Reminiscing about a difficult experience reminds you that at least you survived, and that your loved ones came to your aid. 'The fact that those people did those things for you, or were there for you, reassures you that you have your self-worth,' Batcho said. Research by the psychologist Tim Wildschut and his colleagues found that people who wrote about a nostalgic experience went on to feel higher self-esteem than a control group, and they also felt more secure in their relationships.

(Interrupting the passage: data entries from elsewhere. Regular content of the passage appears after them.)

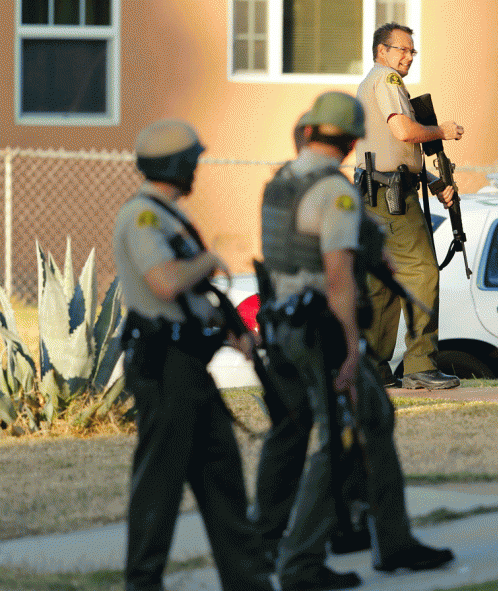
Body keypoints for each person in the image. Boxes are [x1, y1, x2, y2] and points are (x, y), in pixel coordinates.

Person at [258, 91, 455, 591]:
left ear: (307, 132)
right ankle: (306, 560)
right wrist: (351, 349)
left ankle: (376, 540)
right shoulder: (335, 193)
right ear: (349, 142)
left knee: (361, 421)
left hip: (282, 325)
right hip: (322, 331)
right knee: (340, 438)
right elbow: (340, 278)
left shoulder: (281, 183)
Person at [112, 119, 273, 591]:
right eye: (193, 161)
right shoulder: (142, 217)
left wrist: (231, 332)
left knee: (222, 476)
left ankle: (249, 582)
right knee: (159, 485)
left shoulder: (168, 215)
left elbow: (188, 299)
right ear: (178, 164)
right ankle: (143, 583)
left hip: (188, 364)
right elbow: (165, 281)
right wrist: (213, 258)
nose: (197, 169)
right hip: (164, 369)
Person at [355, 22, 464, 390]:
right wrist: (442, 130)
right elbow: (404, 131)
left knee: (381, 282)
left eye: (412, 51)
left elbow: (392, 152)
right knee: (421, 273)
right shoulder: (388, 80)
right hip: (393, 200)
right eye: (401, 49)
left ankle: (373, 367)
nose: (408, 56)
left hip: (377, 193)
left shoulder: (371, 80)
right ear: (381, 50)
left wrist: (432, 181)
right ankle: (420, 365)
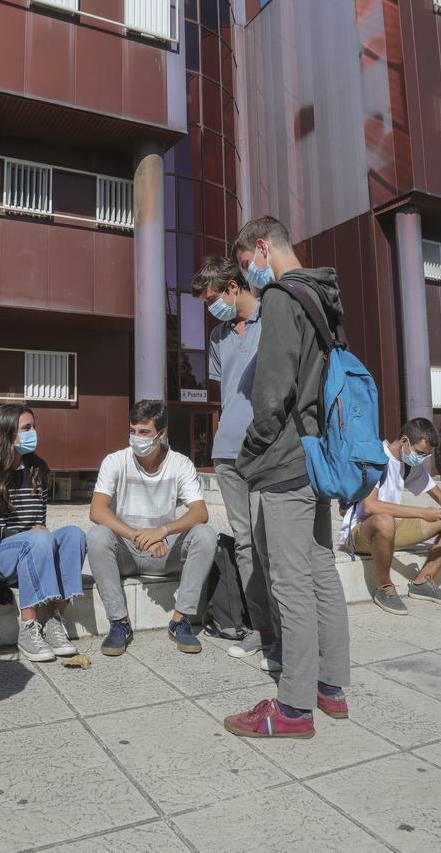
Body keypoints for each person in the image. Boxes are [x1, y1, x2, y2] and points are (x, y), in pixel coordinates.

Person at [221, 216, 350, 740]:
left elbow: (272, 394)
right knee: (322, 569)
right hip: (319, 455)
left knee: (290, 580)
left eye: (247, 262)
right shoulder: (324, 296)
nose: (248, 272)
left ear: (261, 248)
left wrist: (251, 452)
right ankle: (330, 688)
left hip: (285, 460)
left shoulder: (280, 299)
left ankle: (293, 709)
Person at [190, 257, 280, 666]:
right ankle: (261, 631)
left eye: (213, 298)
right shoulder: (218, 336)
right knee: (244, 544)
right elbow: (224, 394)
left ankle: (284, 634)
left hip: (269, 450)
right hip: (227, 454)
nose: (212, 307)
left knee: (271, 545)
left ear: (231, 286)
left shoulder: (274, 318)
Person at [88, 400, 217, 656]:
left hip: (164, 552)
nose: (136, 438)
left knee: (206, 534)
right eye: (132, 430)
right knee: (97, 536)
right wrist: (139, 536)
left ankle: (180, 620)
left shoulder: (180, 464)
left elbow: (200, 512)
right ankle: (119, 623)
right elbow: (97, 510)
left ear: (162, 434)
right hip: (127, 550)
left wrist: (163, 532)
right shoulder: (115, 461)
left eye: (144, 432)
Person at [0, 404, 87, 663]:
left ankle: (55, 621)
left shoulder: (38, 469)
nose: (34, 433)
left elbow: (39, 525)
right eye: (26, 428)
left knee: (75, 534)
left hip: (31, 551)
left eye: (34, 427)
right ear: (7, 433)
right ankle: (29, 628)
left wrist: (34, 535)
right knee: (38, 538)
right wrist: (18, 534)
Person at [345, 418, 441, 615]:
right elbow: (371, 506)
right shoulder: (376, 456)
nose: (421, 458)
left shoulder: (409, 464)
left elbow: (440, 496)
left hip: (391, 528)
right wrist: (423, 513)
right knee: (384, 519)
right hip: (361, 532)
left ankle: (423, 581)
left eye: (426, 455)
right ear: (405, 441)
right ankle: (385, 589)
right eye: (420, 453)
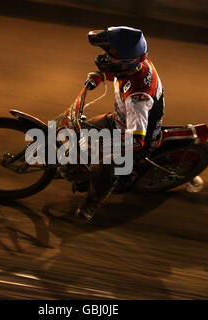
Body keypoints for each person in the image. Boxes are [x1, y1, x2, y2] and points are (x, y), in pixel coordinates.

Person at [75, 26, 165, 221]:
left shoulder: (138, 98)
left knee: (103, 166)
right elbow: (119, 74)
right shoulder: (136, 64)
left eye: (112, 55)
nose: (106, 57)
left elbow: (137, 140)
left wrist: (104, 150)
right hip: (120, 120)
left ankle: (92, 203)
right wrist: (101, 76)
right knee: (82, 131)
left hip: (136, 138)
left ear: (126, 63)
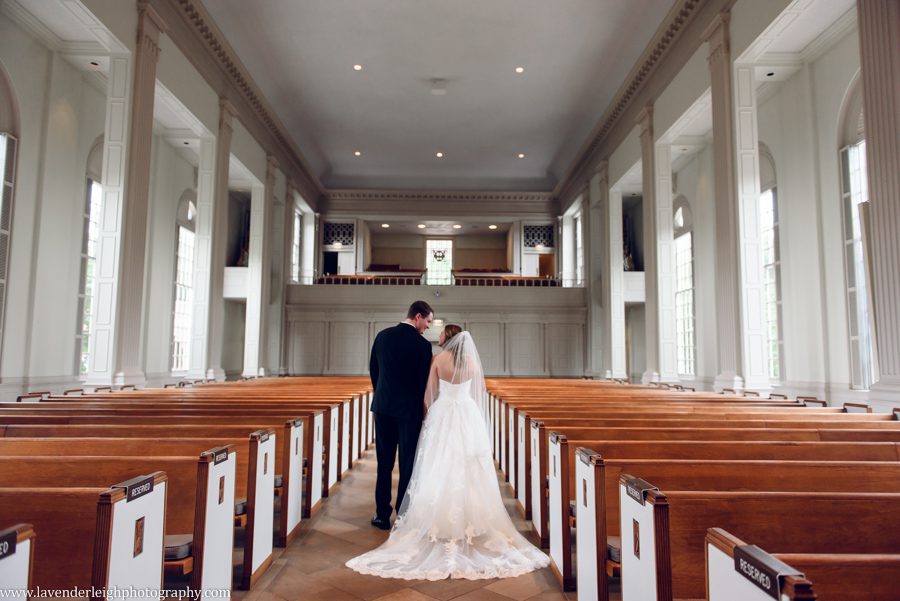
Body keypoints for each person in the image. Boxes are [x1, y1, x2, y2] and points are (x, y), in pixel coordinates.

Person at [347, 325, 549, 580]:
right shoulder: (473, 366)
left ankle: (428, 518)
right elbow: (477, 395)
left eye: (442, 334)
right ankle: (471, 521)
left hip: (443, 413)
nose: (437, 335)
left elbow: (428, 394)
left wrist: (428, 415)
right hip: (467, 415)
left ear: (448, 339)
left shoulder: (438, 359)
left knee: (437, 464)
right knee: (468, 467)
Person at [368, 300, 435, 530]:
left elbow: (374, 370)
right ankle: (403, 515)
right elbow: (422, 382)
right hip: (409, 411)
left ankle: (381, 515)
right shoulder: (423, 346)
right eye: (427, 321)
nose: (428, 327)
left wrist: (383, 394)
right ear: (417, 316)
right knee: (407, 462)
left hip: (384, 407)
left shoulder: (382, 336)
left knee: (384, 463)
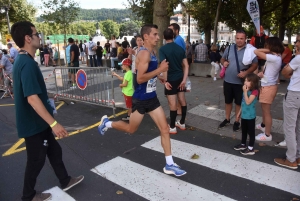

The memories of relationships forged during periods of hardship can cast even extreme experiences in a positive light. In his book Tribe, Sebastian Junger describes a cab driver in Sarajevo speaking proudly of his experience during the country's recent war, when 'he'd been in a special unit that slipped through the enemy lines to help other besieged enclaves.' The war, though horrific, had created 'a social bond that many people sorely miss,' Junger writes. 'Disasters are sometimes remembered more fondly than weddings or tropical vacations.'
Nostalgia tells you that your personal history wasn't just scary or tragic; it helped make you who you are. This is perhaps why women who worked from home with kids during the pandemic probably don't wish for a lack of child care, but they aren't shying away from the workforce, either. Or why women who have recently had babies often grab random strangers by the lapels and regale them with their (in many cases brutal) 'birth story.' It's 'a way of working through the negative aspects and coming out the other side eventually,' Batcho said. 'There's a catharsis to that.'
Remembering hard times allows you to make sense of your life and take stock of your strengths under fire. You may not wish for the past to return, but neither do you want to forget it.